What follows is captivating; we move from voiceover to an absence of speech. From the narration of the entire city, we are now drawn into this tiny space. We see Kelly begin his day with a beautifully choreographed dance around his very cramped space; opening his eyes, pulling up his bed, yawning, grabbing his towel and kicking away his chair, pulling out his table, setting the table, eating his breakfast. There is not a wasted motion.
It took me a while before I realized what was happening, but being forced to watch it over and over again was a gift. The scene became more beautiful, not less, with each viewing and I finally caught on that Kelly was not waking up, he was dancing. And in this dancing he was bringing amazing dignity to the everyday movements required of each of us, bringing beauty and imagination and creativity to his world and work. The small acts of awakening suddenly took on elegance.

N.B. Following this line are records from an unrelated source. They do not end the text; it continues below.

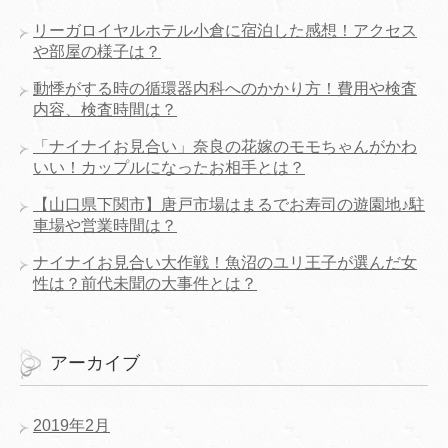
リーガロイヤルホテル小倉に宿泊した感想！アクセス
や部屋の様子は？
動悸がする時の循環器内科へのかかり方！費用や検査
内容、検査時間は？
「ナイナイお見合い」奈良の花嫁のモモちゃんがかわ
いい！カップルになったお相手とは？
【山口県下関市】唐戸市場はまるでお寿司の遊園地♪駐
車場や営業時間は？
ナイナイお見合い大作戦！魚沼のユリ王子が選んだ女
性は？前代未聞の大事件とは？
アーカイブ
2019年2月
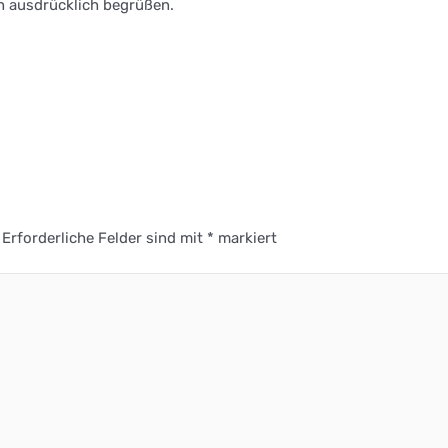
h ausdrücklich begrüßen.
Erforderliche Felder sind mit
*
markiert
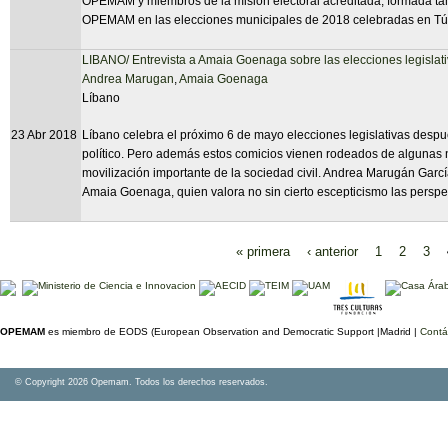
OPEMAM y miembros de la misión electoral acreditada, formada tamb
OPEMAM en las elecciones municipales de 2018 celebradas en Tú
LIBANO/ Entrevista a Amaia Goenaga sobre las elecciones legislat
Andrea Marugan
,
Amaia Goenaga
Líbano
23 Abr 2018
Líbano celebra el próximo 6 de mayo elecciones legislativas despu
político. Pero además estos comicios vienen rodeados de algunas 
movilización importante de la sociedad civil. Andrea Marugán Garc
Amaia Goenaga, quien valora no sin cierto escepticismo las perspe
« primera
‹ anterior
1
2
3
Páginas
OPEMAM
es miembro de EODS (European Observation and Democratic Support |Madrid |
Contá
© Copyright 2026 Opemam. Todos los derechos reservados.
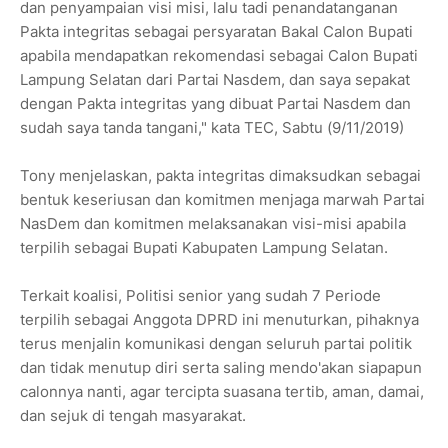
dan penyampaian visi misi, lalu tadi penandatanganan
Pakta integritas sebagai persyaratan Bakal Calon Bupati
apabila mendapatkan rekomendasi sebagai Calon Bupati
Lampung Selatan dari Partai Nasdem, dan saya sepakat
dengan Pakta integritas yang dibuat Partai Nasdem dan
sudah saya tanda tangani," kata TEC, Sabtu (9/11/2019)
Tony menjelaskan, pakta integritas dimaksudkan sebagai
bentuk keseriusan dan komitmen menjaga marwah Partai
NasDem dan komitmen melaksanakan visi-misi apabila
terpilih sebagai Bupati Kabupaten Lampung Selatan.
Terkait koalisi, Politisi senior yang sudah 7 Periode
terpilih sebagai Anggota DPRD ini menuturkan, pihaknya
terus menjalin komunikasi dengan seluruh partai politik
dan tidak menutup diri serta saling mendo'akan siapapun
calonnya nanti, agar tercipta suasana tertib, aman, damai,
dan sejuk di tengah masyarakat.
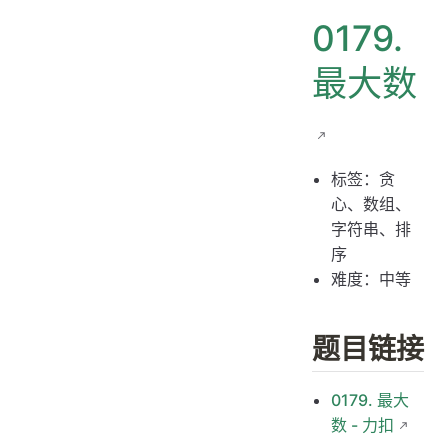
0179.
最大数
标签：贪
心、数组、
字符串、排
序
难度：中等
题目链接
0179. 最大
数 - 力扣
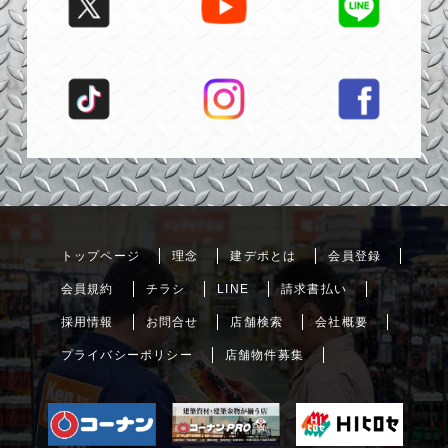
トップページ
理念
建デポとは
会員登録
会員規約
チラシ
LINE
請求書払い
採用情報
お問合せ
店舗検索
会社概要
プライバシーポリシー
店舗物件募集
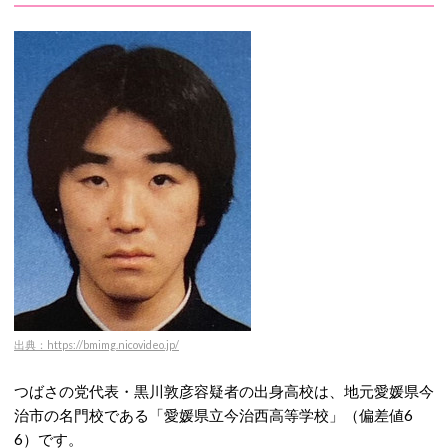
出典：https://bmimg.nicovideo.jp/
つばさの党代表・黒川敦彦容疑者の出身高校は、地元愛媛県今
治市の名門校である「愛媛県立今治西高等学校」（偏差値6
6）です。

I was showing this movie on a break from a seminary that emphasized (emphasizes still) the dignity of work and all of our life under God. All we do is an extension of God’s gifts to us, and the opportunity we have to work is a gift from our being created in God’s image. God works. We work. And even in what can sometimes be boring we have a chance to live into the joy of living as God’s gifted children, sent to work for his good pleasure.

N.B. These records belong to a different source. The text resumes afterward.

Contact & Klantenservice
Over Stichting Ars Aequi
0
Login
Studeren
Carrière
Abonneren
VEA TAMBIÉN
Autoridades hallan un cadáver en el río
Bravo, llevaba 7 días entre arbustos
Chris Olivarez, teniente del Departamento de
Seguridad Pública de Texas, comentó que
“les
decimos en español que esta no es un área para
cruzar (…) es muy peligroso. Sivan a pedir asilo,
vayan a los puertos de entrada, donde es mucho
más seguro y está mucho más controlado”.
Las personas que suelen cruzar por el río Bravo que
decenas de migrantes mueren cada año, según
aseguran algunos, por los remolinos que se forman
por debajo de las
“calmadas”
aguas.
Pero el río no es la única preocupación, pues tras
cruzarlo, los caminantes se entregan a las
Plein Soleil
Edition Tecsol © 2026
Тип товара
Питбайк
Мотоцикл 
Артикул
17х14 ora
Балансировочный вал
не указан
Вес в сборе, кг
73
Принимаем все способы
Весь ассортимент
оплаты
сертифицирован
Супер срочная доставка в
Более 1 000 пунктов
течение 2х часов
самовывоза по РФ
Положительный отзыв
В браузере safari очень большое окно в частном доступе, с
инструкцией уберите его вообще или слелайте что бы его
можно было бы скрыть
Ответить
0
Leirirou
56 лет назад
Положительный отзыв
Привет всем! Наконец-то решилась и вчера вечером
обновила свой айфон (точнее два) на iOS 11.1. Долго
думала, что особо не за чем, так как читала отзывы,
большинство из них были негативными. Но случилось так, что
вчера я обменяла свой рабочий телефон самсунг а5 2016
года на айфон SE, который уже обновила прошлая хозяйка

While home subbing I was meditating often on the implications of this grand Biblical theology, and just what it looks like for me when tasks seem tedious or boring. I was also contemplating the time-tested description of the Trinity’s movements together as perichoretic, as dancing in unison, choreographing the great works of creation, redemption, and sanctification. The clip of Kelly became a visual reminder, a balletic Brother Lawrence reminding me that even the smallest movement can take on grace and give God glory as we dance as he does.

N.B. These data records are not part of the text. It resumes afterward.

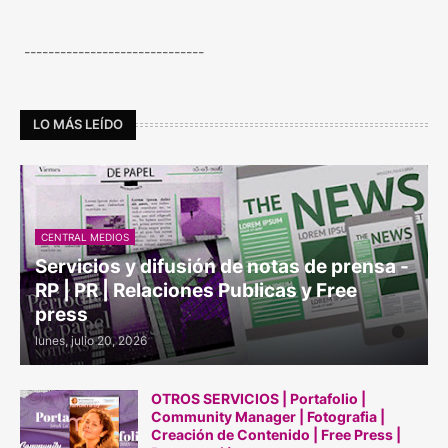
------------------------------
LO MÁS LEÍDO
CENTRAL MEDIOS
Servicios y difusión de notas de prensa -
RP | PR | Relaciones Publicas y Free
press
lunes, julio 20, 2026
OTROS SERVICIOS | Portafolio |
Community Manager | Fotografia |
Creación de Contenido | Free Press |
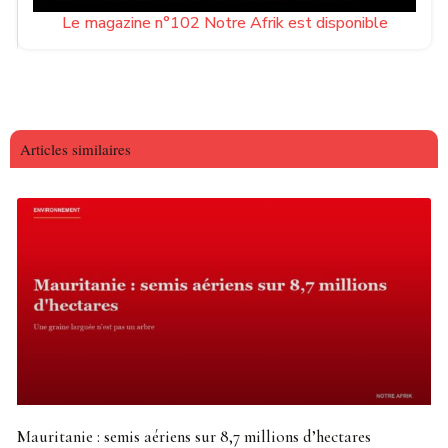
Le magazine n°102 Notre Afrik est disponible
Articles similaires
Mauritanie : semis aériens sur 8,7 millions d’hectares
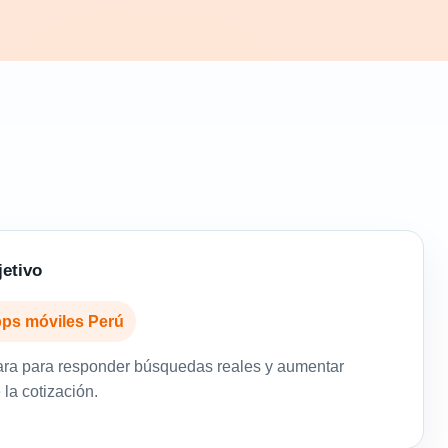
jetivo
pps móviles Perú
ara para responder búsquedas reales y aumentar
la cotización.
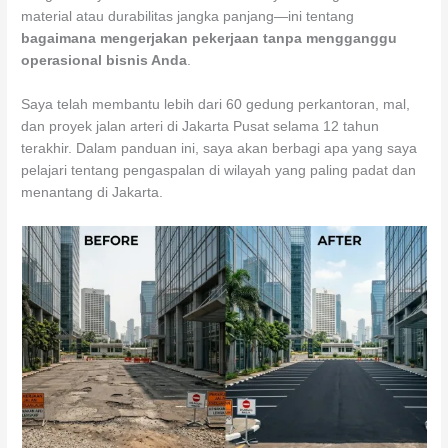
material atau durabilitas jangka panjang—ini tentang
bagaimana mengerjakan pekerjaan tanpa mengganggu
operasional bisnis Anda
.
Saya telah membantu lebih dari 60 gedung perkantoran, mal,
dan proyek jalan arteri di Jakarta Pusat selama 12 tahun
terakhir. Dalam panduan ini, saya akan berbagi apa yang saya
pelajari tentang pengaspalan di wilayah yang paling padat dan
menantang di Jakarta.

Now, years later, one of my regular tasks is to empty our dishwasher each morning. I take this on as an act of love for my bride, and when I’m really on top of things I get it done the night before. But more often than not it happens in the morning and the pattern is the same; pull out the lower rack, empty the silverware tray, empty bowls and plates from the lower rack, pull out top rack, empty glasses and cups, drying any that are wet.
Frankly, it can be monotonous and boring work. But our sink and dishwasher area is a bit cramped, not unlike Kelly’s apartment, and when I’m finished there might be four or five cabinets open, a drawer needing shut, and the dishwasher in need of closing . . . and at that moment I’m always reminded of Kelly’s crisp movements and of how even my putting up our dishes can be done for the glory of God. So I try to shut everything with as little wasted motion as I can, finish with a light kick of the dishwasher door, flick on the kettle of hot water for tea, and head into the day in the hopes of continuing to live with as much God-inspired choreography as possible.